### Job item
When the data below is printed, every line must match exactly and the images must be absent.

### Supplied data

....

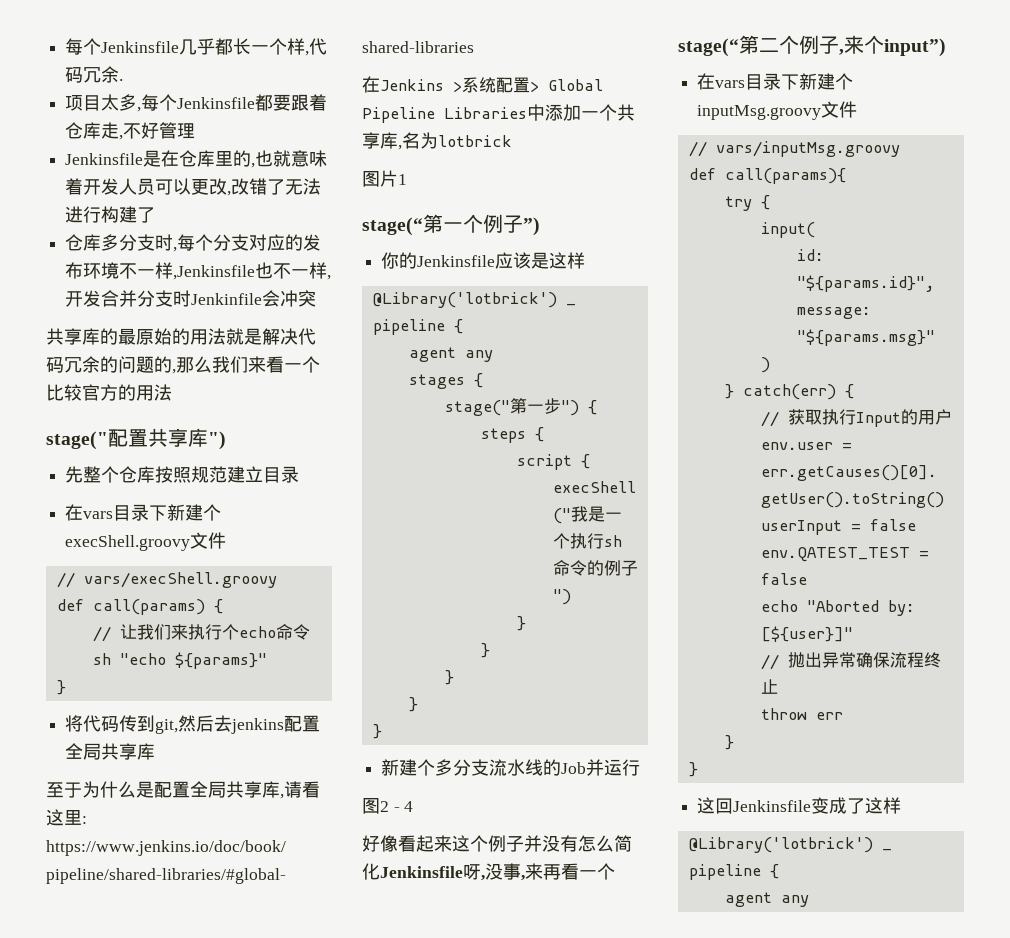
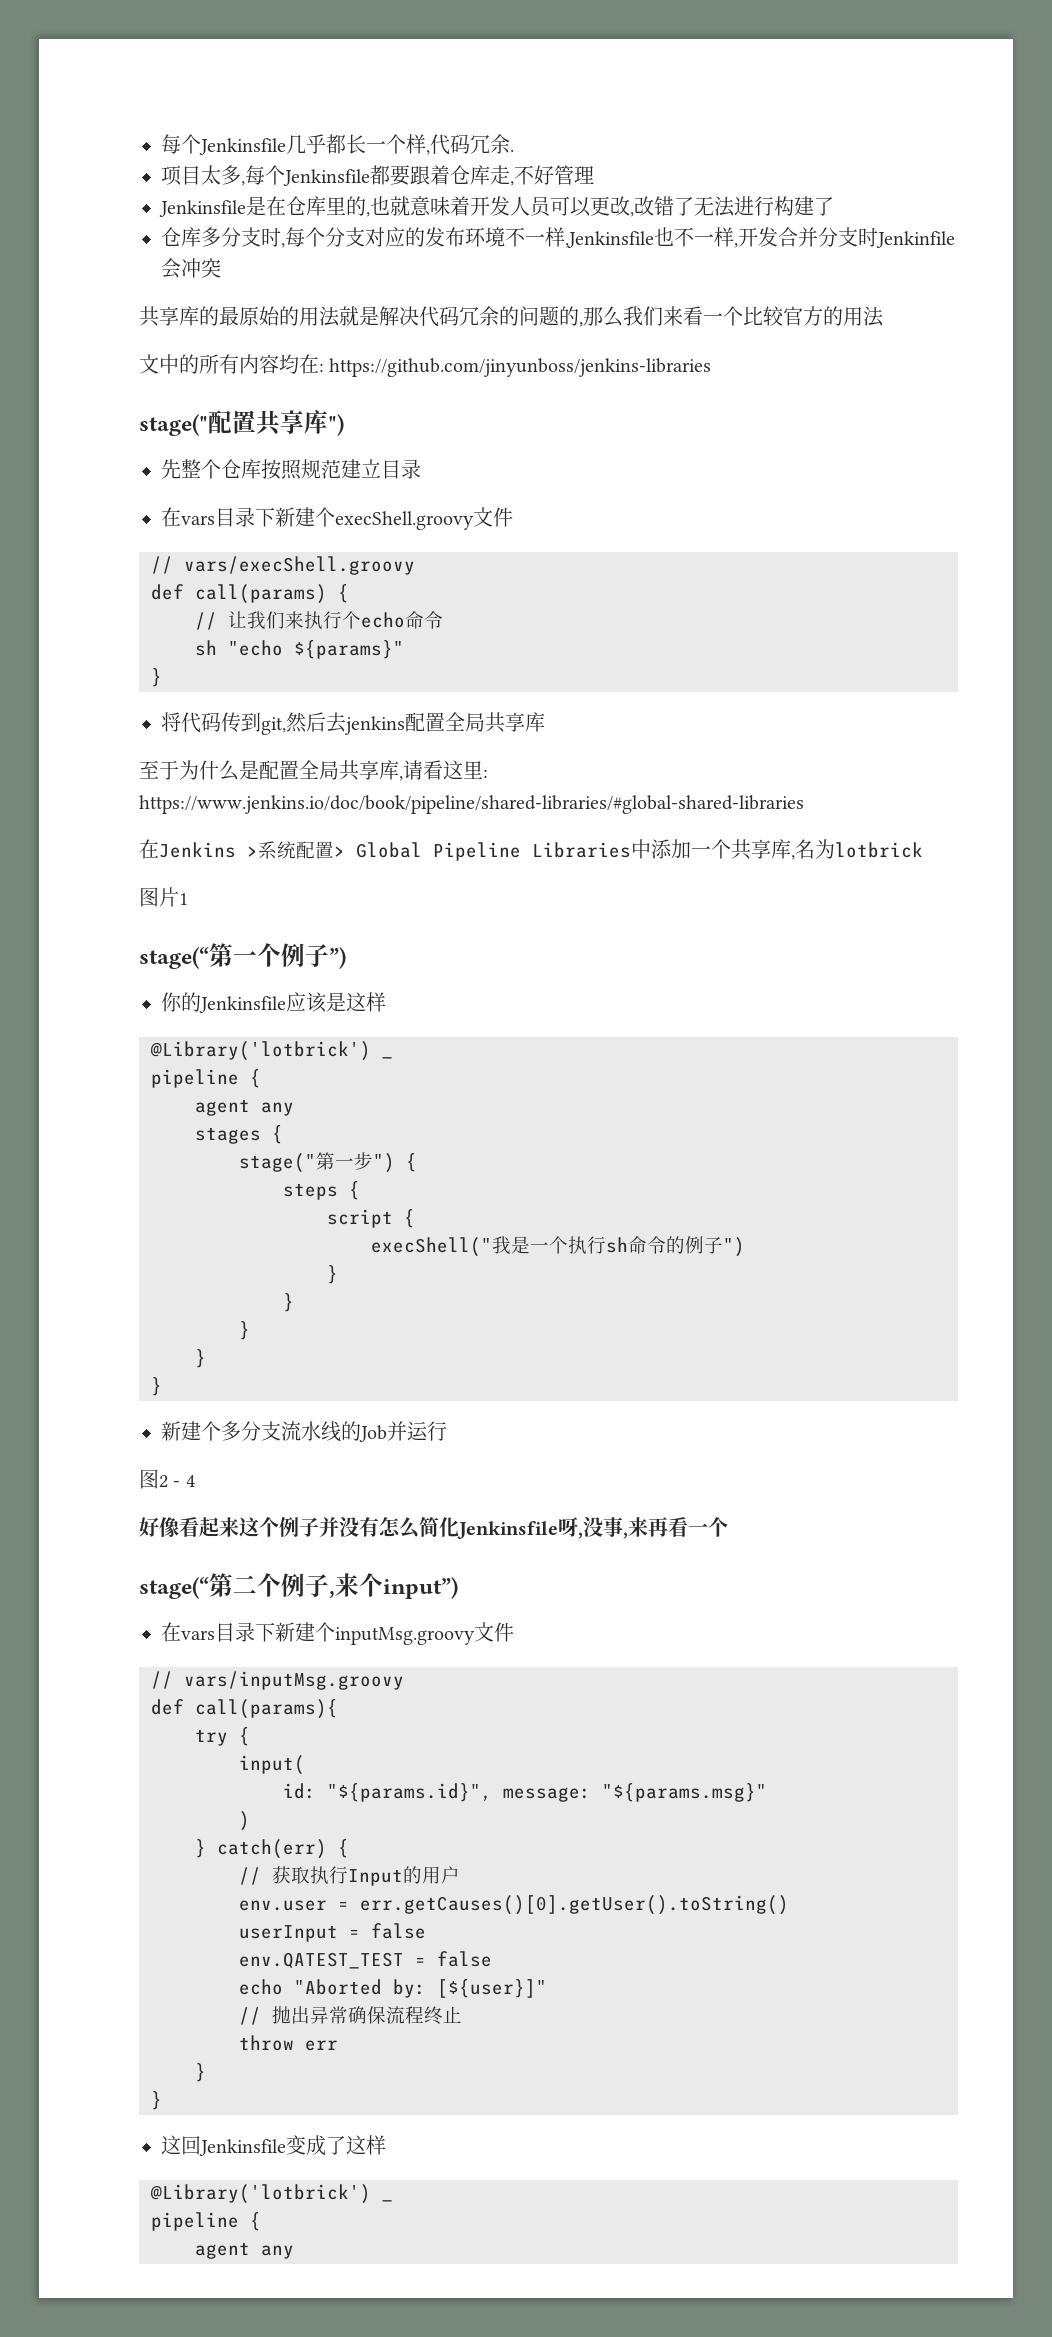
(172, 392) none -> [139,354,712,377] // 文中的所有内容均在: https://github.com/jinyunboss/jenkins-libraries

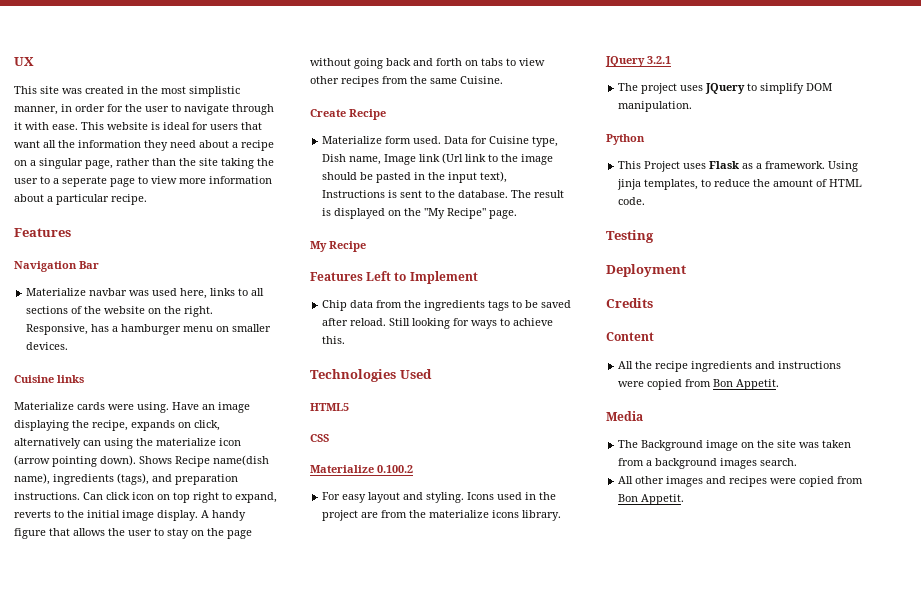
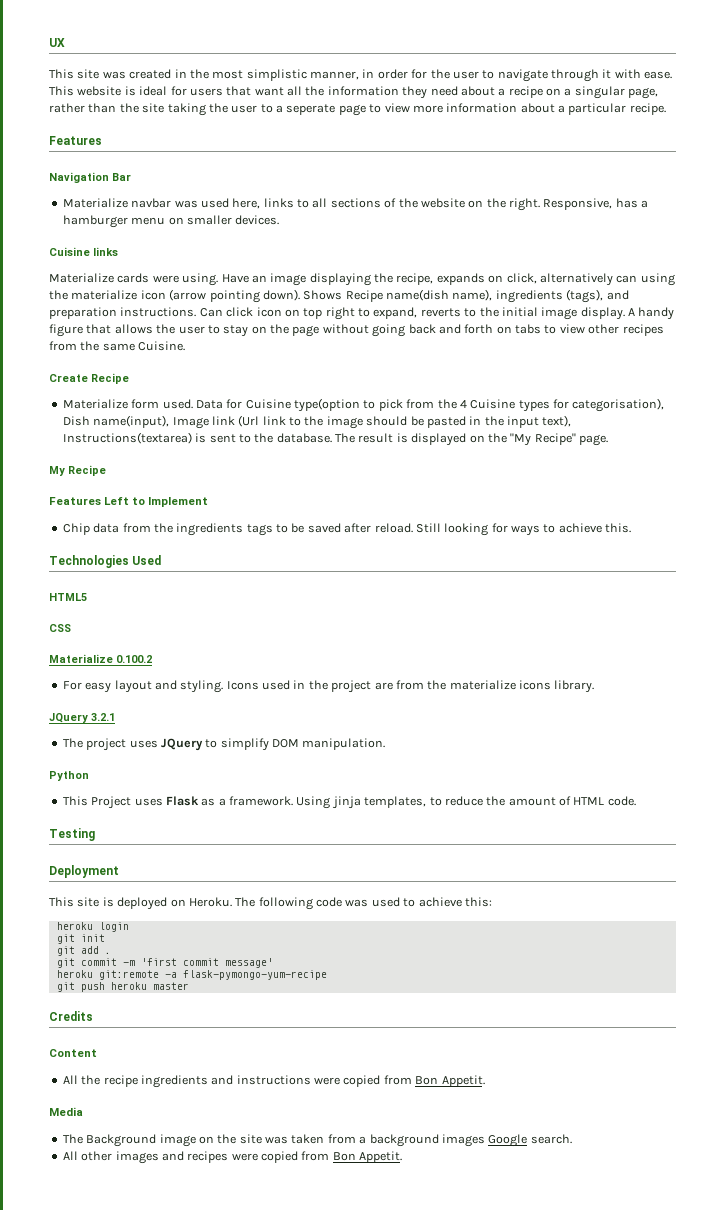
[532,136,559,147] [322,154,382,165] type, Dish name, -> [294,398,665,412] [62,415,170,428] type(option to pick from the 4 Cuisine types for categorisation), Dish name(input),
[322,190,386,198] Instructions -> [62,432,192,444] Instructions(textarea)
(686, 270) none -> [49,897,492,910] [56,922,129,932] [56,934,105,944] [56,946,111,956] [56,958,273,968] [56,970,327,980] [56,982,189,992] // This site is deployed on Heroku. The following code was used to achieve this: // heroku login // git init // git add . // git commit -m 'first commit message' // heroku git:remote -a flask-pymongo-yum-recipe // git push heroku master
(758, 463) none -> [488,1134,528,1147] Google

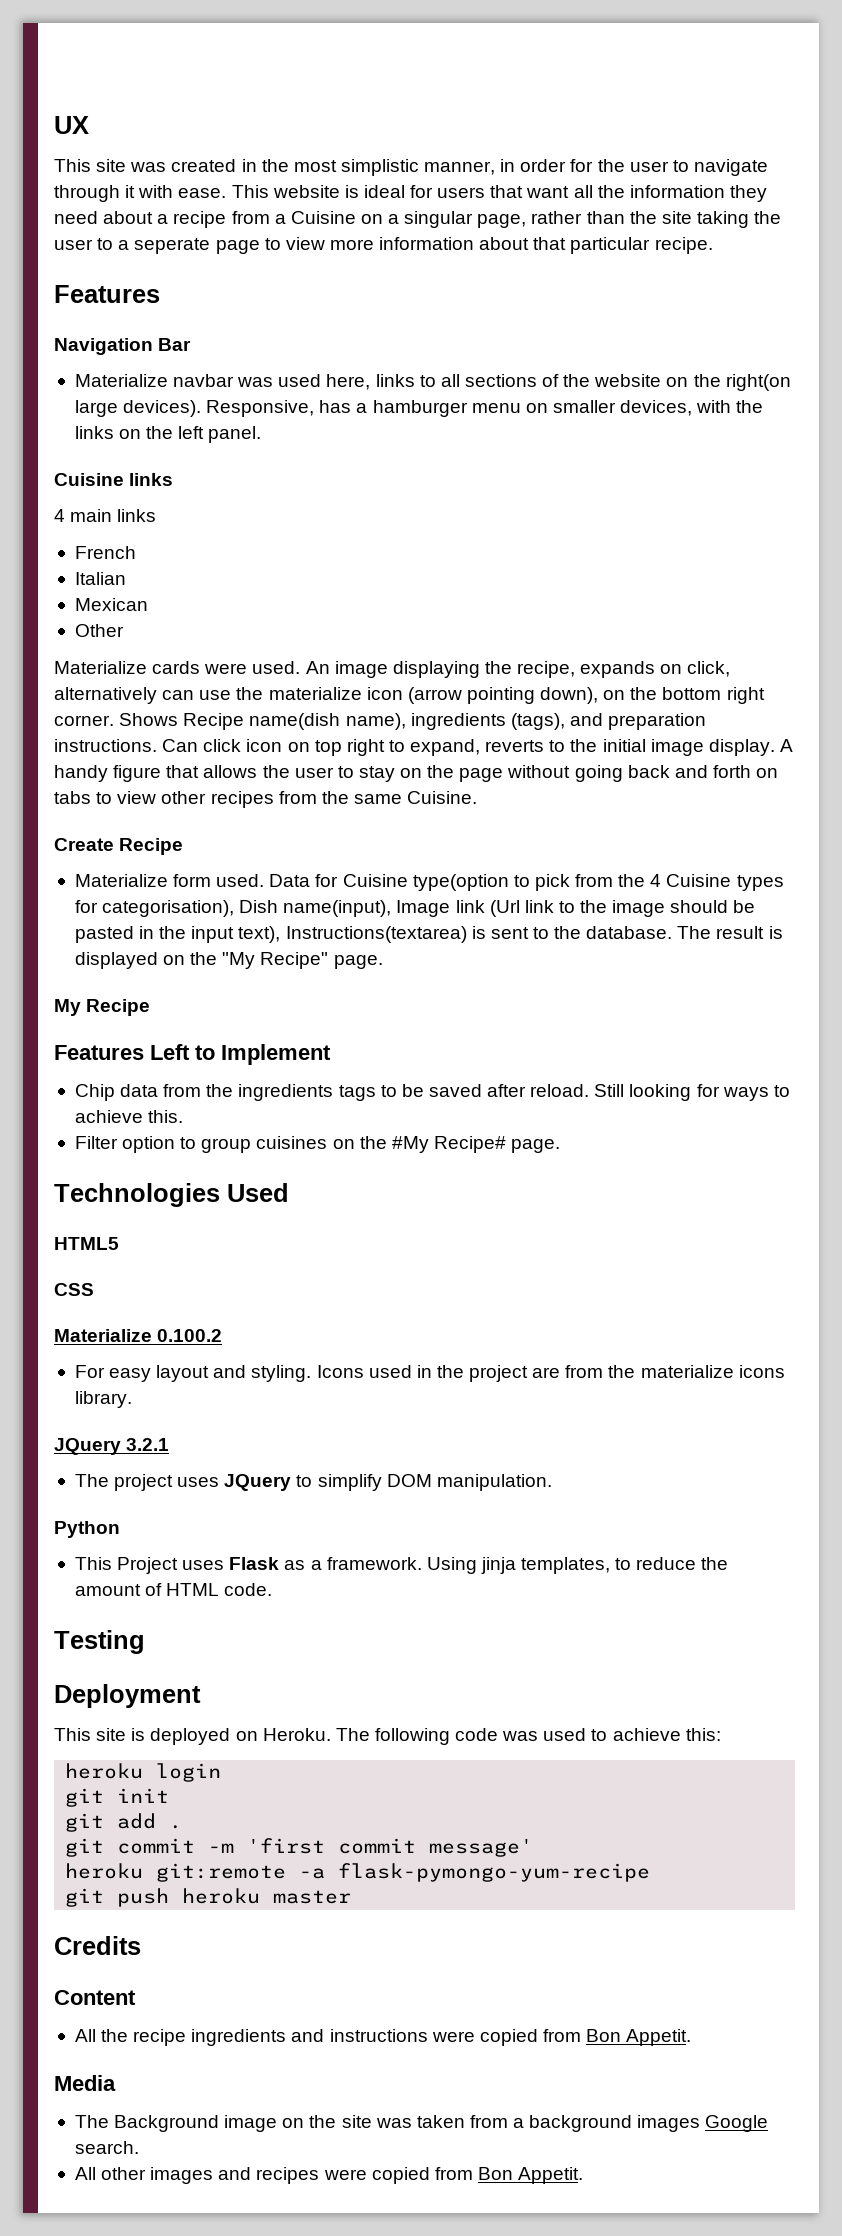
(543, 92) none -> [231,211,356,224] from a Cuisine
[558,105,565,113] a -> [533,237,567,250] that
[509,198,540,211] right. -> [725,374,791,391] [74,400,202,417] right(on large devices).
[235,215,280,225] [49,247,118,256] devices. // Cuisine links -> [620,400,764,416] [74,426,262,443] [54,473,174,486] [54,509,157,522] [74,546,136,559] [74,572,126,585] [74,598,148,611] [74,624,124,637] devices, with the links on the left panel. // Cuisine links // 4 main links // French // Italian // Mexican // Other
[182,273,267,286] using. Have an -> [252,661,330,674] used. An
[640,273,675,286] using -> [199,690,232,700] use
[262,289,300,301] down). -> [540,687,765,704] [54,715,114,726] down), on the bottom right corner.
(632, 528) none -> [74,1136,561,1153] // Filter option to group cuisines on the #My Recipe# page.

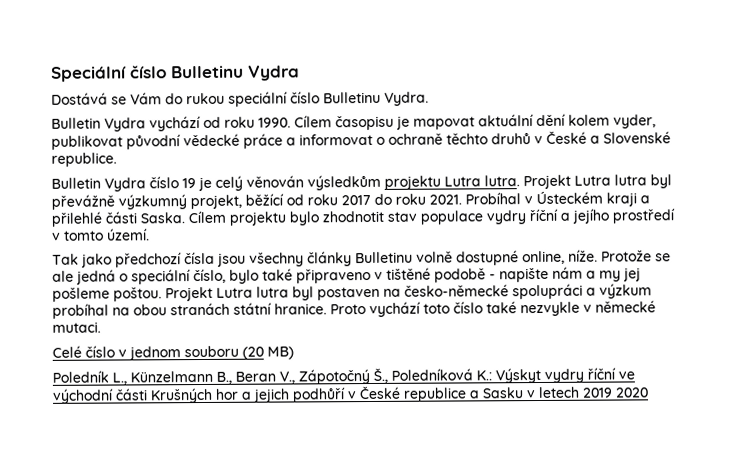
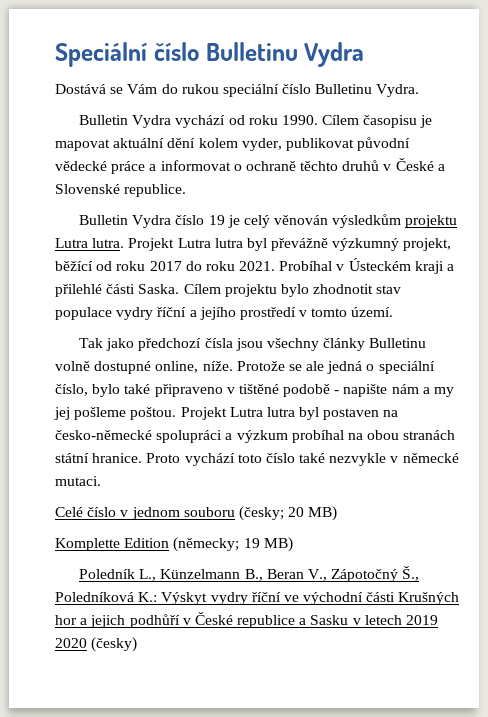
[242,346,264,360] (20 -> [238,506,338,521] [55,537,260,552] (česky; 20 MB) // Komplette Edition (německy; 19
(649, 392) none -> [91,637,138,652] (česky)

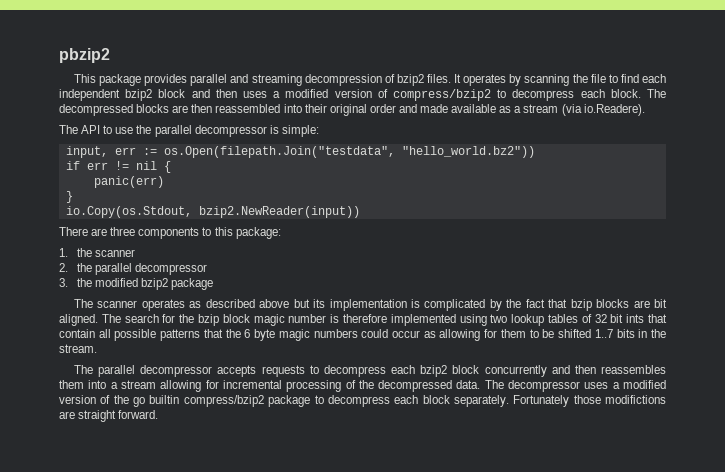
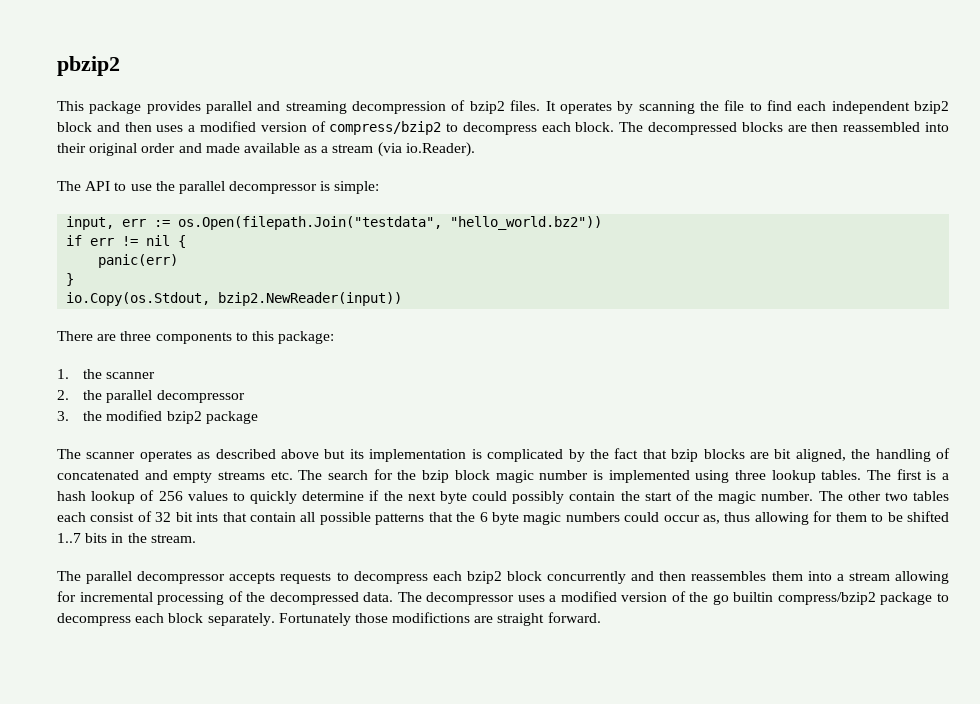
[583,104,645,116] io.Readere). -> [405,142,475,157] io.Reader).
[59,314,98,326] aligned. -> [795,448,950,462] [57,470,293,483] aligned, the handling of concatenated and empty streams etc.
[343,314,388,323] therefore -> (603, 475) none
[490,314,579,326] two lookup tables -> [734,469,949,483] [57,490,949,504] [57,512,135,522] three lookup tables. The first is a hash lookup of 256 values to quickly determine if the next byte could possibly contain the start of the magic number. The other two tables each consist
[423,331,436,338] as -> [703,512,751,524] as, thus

....

### Final answer
(172, 392) none -> [139,354,712,377] // 文中的所有内容均在: https://github.com/jinyunboss/jenkins-libraries

[532,136,559,147] [322,154,382,165] type, Dish name, -> [294,398,665,412] [62,415,170,428] type(option to pick from the 4 Cuisine types for categorisation), Dish name(input),
[322,190,386,198] Instructions -> [62,432,192,444] Instructions(textarea)
(686, 270) none -> [49,897,492,910] [56,922,129,932] [56,934,105,944] [56,946,111,956] [56,958,273,968] [56,970,327,980] [56,982,189,992] // This site is deployed on Heroku. The following code was used to achieve this: // heroku login // git init // git add . // git commit -m 'first commit message' // heroku git:remote -a flask-pymongo-yum-recipe // git push heroku master
(758, 463) none -> [488,1134,528,1147] Google

(543, 92) none -> [231,211,356,224] from a Cuisine
[558,105,565,113] a -> [533,237,567,250] that
[509,198,540,211] right. -> [725,374,791,391] [74,400,202,417] right(on large devices).
[235,215,280,225] [49,247,118,256] devices. // Cuisine links -> [620,400,764,416] [74,426,262,443] [54,473,174,486] [54,509,157,522] [74,546,136,559] [74,572,126,585] [74,598,148,611] [74,624,124,637] devices, with the links on the left panel. // Cuisine links // 4 main links // French // Italian // Mexican // Other
[182,273,267,286] using. Have an -> [252,661,330,674] used. An
[640,273,675,286] using -> [199,690,232,700] use
[262,289,300,301] down). -> [540,687,765,704] [54,715,114,726] down), on the bottom right corner.
(632, 528) none -> [74,1136,561,1153] // Filter option to group cuisines on the #My Recipe# page.

[242,346,264,360] (20 -> [238,506,338,521] [55,537,260,552] (česky; 20 MB) // Komplette Edition (německy; 19
(649, 392) none -> [91,637,138,652] (česky)

[583,104,645,116] io.Readere). -> [405,142,475,157] io.Reader).
[59,314,98,326] aligned. -> [795,448,950,462] [57,470,293,483] aligned, the handling of concatenated and empty streams etc.
[343,314,388,323] therefore -> (603, 475) none
[490,314,579,326] two lookup tables -> [734,469,949,483] [57,490,949,504] [57,512,135,522] three lookup tables. The first is a hash lookup of 256 values to quickly determine if the next byte could possibly contain the start of the magic number. The other two tables each consist
[423,331,436,338] as -> [703,512,751,524] as, thus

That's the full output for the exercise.